PROMPT
Copy the stretch from "Meningitis – e.g." through "of developmental delay." in the text on developmental delay, putting "General Practitioner" in place of "Health Visitor".

TEXT SHOWN
# # # #
Developmental delay has many different causes, including (1):
Table 1: Causes of developmental delay
|Neurological||Congenital – antenatal vascular event, spina bifida
Acquired: hypoxic ischaemic encephalopathy (HIE), intraventricular haemorrhage, prolonged hypoglycaemia, traumatic brain injury, stroke, epilepsy
|Infection||Congenital infections – e.g. TORCH infections (toxoplasmosis, rubella, cytomegalovirus/CMV, herpes/HSV)
Meningitis – e.g. meningococcus
Encephalitis – e.g. herpes virus
|Neuromuscular disorders||Duchenne muscular dystrophy, Spinal muscular atrophy|
|Genetic disorders||Down syndrome|
|Pervasive developmental disorders||Autism|
|Metabolic disorders||Hurle syndrome, Krabbe’s disease, Phenylketonuria|
|Idiopathic (no obvious cause)|
Parents might bring a child to see you because:
- A child is not hitting the expected milestones – in any of the four developmental areas
- Referred by a Health Visitor as part of regular routine development checks
- Concerns raised by their early education setting or school
- Routinely followed-up more closely – for example children born extremely prematurely placing them at higher risk of developmental delay.
# # # #
DATA SECTION
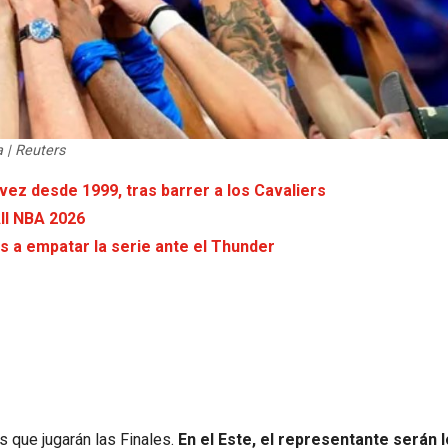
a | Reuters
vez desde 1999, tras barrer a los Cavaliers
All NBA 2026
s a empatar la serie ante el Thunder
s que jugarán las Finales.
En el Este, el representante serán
# # # #
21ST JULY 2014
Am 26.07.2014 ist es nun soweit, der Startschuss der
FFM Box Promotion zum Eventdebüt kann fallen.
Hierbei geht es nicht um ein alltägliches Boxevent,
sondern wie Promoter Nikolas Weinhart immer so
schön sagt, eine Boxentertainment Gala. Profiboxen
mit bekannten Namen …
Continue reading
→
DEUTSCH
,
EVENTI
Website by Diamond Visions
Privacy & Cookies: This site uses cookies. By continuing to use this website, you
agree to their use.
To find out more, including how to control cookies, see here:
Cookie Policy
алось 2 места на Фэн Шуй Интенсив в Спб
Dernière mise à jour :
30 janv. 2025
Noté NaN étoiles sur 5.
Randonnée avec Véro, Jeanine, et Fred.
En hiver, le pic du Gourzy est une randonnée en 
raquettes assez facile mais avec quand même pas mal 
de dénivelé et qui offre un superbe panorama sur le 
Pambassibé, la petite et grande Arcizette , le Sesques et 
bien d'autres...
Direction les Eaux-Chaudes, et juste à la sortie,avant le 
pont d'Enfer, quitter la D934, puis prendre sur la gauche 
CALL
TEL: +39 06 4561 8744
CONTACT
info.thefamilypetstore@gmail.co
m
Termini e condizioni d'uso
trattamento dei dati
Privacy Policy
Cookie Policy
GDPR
# # # #
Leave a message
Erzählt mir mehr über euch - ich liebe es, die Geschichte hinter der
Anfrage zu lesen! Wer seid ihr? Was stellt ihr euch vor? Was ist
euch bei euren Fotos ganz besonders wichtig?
# # # #
ANSWER TO THE PROBLEM
Meningitis – e.g. meningococcus
Encephalitis – e.g. herpes virus
|Neuromuscular disorders||Duchenne muscular dystrophy, Spinal muscular atrophy|
|Genetic disorders||Down syndrome|
|Pervasive developmental disorders||Autism|
|Metabolic disorders||Hurle syndrome, Krabbe’s disease, Phenylketonuria|
|Idiopathic (no obvious cause)|
Parents might bring a child to see you because:
- A child is not hitting the expected milestones – in any of the four developmental areas
- Referred by a General Practitioner as part of regular routine development checks
- Concerns raised by their early education setting or school
- Routinely followed-up more closely – for example children born extremely prematurely placing them at higher risk of developmental delay.